The advent of many-core processors with a greatly reduced amount of per-core memory has shifted the bottleneck in computing from FLOPs to memory. A new, complex memory/storage hierarchy is emerging, with persistent memories offering greatly expanded capacity, and augmented by DRAM/SRAM cache and scratchpads to mitigate latency.
With active memory, computation that is typically handled by a CPU is performed within the memory system. Performance is improved and energy reduced because processing is done in proximity to the data without incurring the overhead of moving the data across chip interconnects from memory to the processor. Emerging 3D memory packaging technology offers new opportunities for computing near memory. Using this technology, a separate logic layer added to the memory stack holds compute elements that operate directly on data in the memory package itself. The benefits of this approach are two-fold. First, the amount of data transferred from the memory chips to the CPU can be reduced because computation can occur in the logic layer. As a second important benefit, computing near memory exploits the orders of magnitude greater bandwidth within the 3D package than is available off-chip.

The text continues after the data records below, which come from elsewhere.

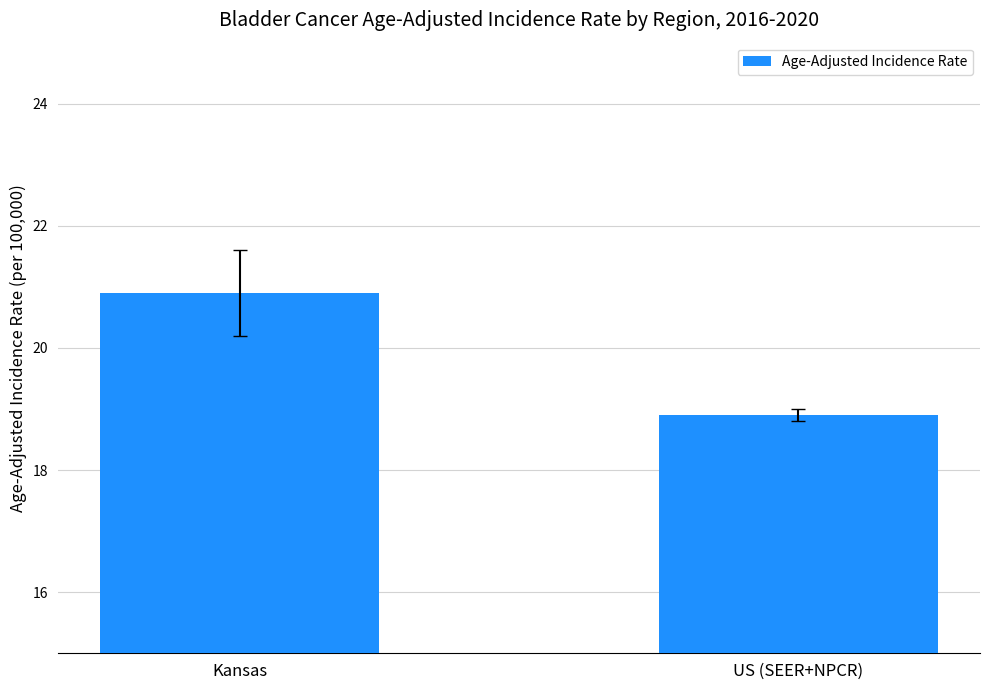

Are the bars grouped side by side (vs. stacked)?

No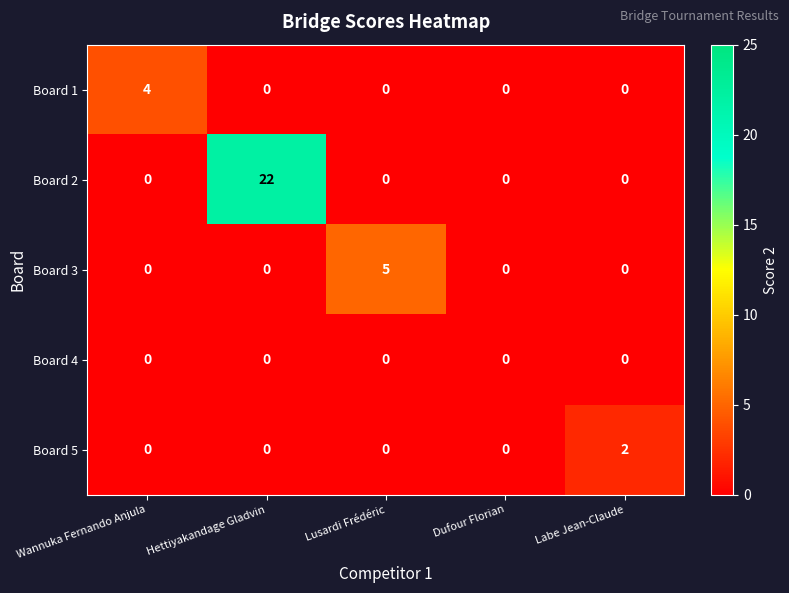

List the series in order of their peak value, highest first.

Board 2, Board 3, Board 1, Board 5, Board 4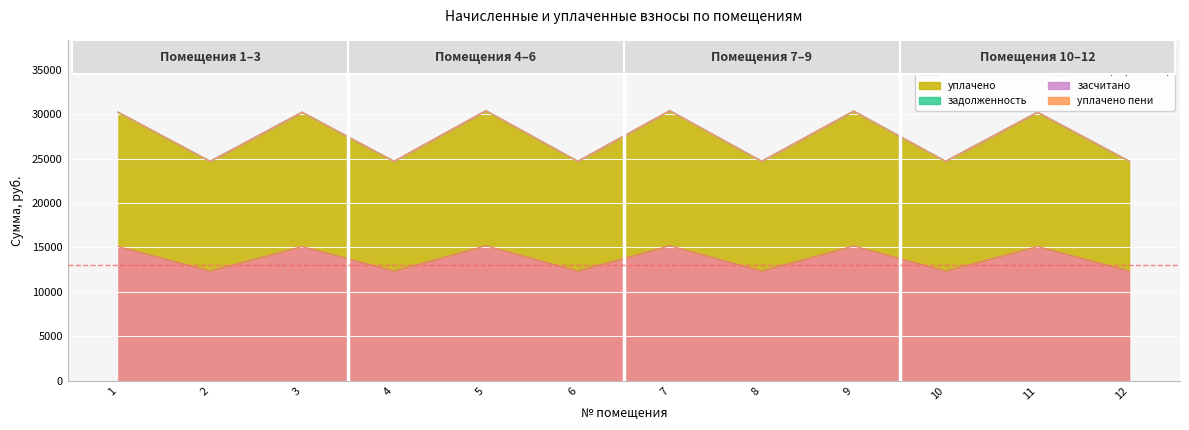

Rank the categories by засчитано value from lowest to highest.

1, 2, 3, 4, 5, 6, 7, 8, 9, 10, 11, 12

Many data-centric applications need to perform operations like search, filter, and data reorganization, across a large cross section of data. Using traditional architectures, the data must be moved from storage to memory and then funneled through the CPU. Data-centric operations are ideal for off-load to a memory system with processing capability. These operations can be categorized into three types that can be used independently or in conjunction with the others.
LLNL has an active research program in memory-centric architectures. The LLNL research program focuses on transforming the memory-storage interface with three complementary approaches:
- Active memory and storage in which processing is shared between CPU and in-memory/storage controllers,
- Efficient software cache and scratchpad management, enabling memory-mapped access to large, local persistent stores,
- Algorithms and applications that provide a latency-tolerant, throughput-driven, massively concurrent computation model.
As part of our on-going work, LLNL researchers quantitatively evaluate potential benefits of active memory that may be possible with 3D packaging of memory with logic. From this research program, LLNL has developed a new active memory data reorganization engine.
LLNL has developed a new active memory data reorganization engine. In the simplest case, data can be reorganized within the memory system to present a new view of the data. The new view may be a subset or a rearrangement of the original data. As an example, an array of structures might be more efficiently accessed by a CPU as a structure of arrays. Active memory can assemble an alternative representation within the memory package so that bytes sent to the main CPU are in a cache-friendly layout.
Possible applications include in-memory graph traversal, efficient sparse matrix access for computations on irregular meshes, in-memory, and streaming assembly of multiple resolution image windows of high resolution imagery.